Eles incentivam práticas espirituais que promovem saúde como meditação ou princípios para viver como a regra de ouro.

Cada vez mais, os não-teístas estão perguntando como podem criar comunidades espirituais semelhantes sem o sobrenaturalismo.

Uma congregação ateu em Londres, lançado este ano e recebeu mais de 200 consultas de pessoas que desejam replicar seu modelo.

Algumas pessoas dizem que termos como “recuperação da religião” e “síndrome do trauma religioso” são apenas tentativas ateístas de patologizar a crença religiosa.

Winell: Os profissionais de saúde mental têm o suficiente para não procurar novas patologias.

Eu nunca saí à procura de um “tópico de nicho”, e certamente não de uma síndrome de trauma religioso.

Originalmente, escrevi um artigo para uma conferência da American Psychological Association e pensei que seria o fim dela. Desde então, tentei passar para outras coisas várias vezes, mas esse trabalho simplesmente cresceu.

Na minha opinião, estamos simplesmente, como cultura, tomando consciência de traumas religiosos.

Mais e mais pessoas estão deixando a religião, como visto em pesquisas que mostram que os “não religiosos” aumentaram nos últimos cinco anos de pouco mais de 15% para pouco menos de 20% de todos os adultos americanos.

Não é de admirar que a Internet esteja explodindo com sites para ex-crentes de todas as religiões, fornecendo fóruns para as pessoas se apoiarem.

A enorme população de pessoas que “abandonam as dobras” inclui um subconjunto em risco de RTS, e mais pessoas estão falando sobre isso e buscando ajuda.

Por exemplo, existem milhares de ex- mórmons , e me pediram para falar sobre o RTS em uma conferência da Exmormon Foundation.

Facilito um grupo de suporte internacional on-line chamadoLiberar e recuperar, que possui teleconferências mensais.

Uma organização chamada Recuperação da religião ajuda as pessoas a iniciar grupos de autoajuda.

Dizer que alguém está tentando patologizar a religião autoritária é como dizer que alguém patologizou distúrbios alimentares, nomeando-os. Antes disso, eles eram saudáveis?
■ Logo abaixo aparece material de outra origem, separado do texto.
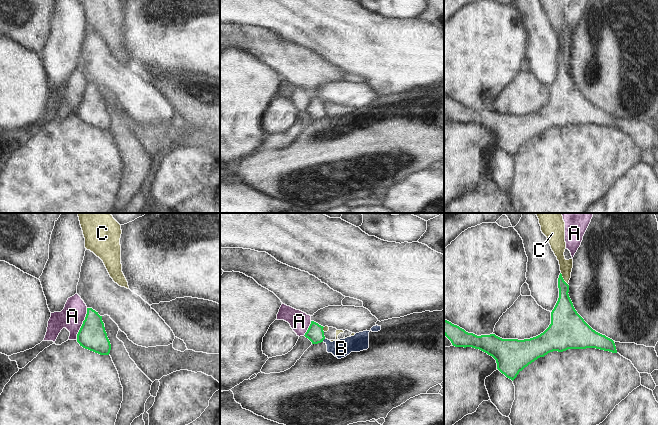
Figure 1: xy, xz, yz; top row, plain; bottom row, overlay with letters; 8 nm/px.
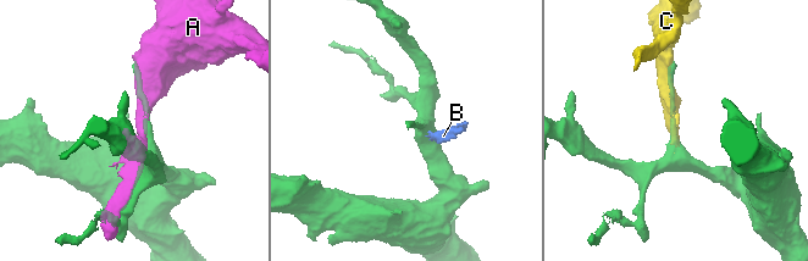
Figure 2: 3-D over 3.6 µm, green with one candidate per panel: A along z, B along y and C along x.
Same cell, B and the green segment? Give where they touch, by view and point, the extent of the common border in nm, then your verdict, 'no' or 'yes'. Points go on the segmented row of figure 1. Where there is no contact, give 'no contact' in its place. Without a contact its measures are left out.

Não, antes disso não estávamos percebendo. As pessoas estavam sofrendo, pensavam que estavam sozinhas e se culpavam. Profissionais não tinham consciência ou treinamento. Esta é a situação do RTS hoje.

A religião autoritária já é patológica, e deixar um grupo de alto controle pode ser traumático. As pessoas já estão sofrendo. Eles precisam ser reconhecidas e ajudadas.

– Dr. Marlene Winell é um consultor de desenvolvimento humano na área da Baía de San Francisco e autor de Sair do Fold – Um Guia para os fundamentalistas Antigos e Outros Deixando sua religião . Mais informações sobre Marlene Winell e recursos para obter ajuda com o RTS podem ser encontradas em Journey Free . Valerie Tarico é psicóloga e escritora em Seattle, Washington. Ela é autora de Confiando em Dúvidas: Um Ex-Evangélico Olha para Velhas Crenças sob uma Nova Luz e Deas e Outras Imaginações , e a fundadora do www.WisdomCommons.org . Seus artigos podem ser encontrados em Awaypoint.Wordpress.com.

*Via Rawstory. Tradução e adaptação REDAÇÃO Resiliência Humana.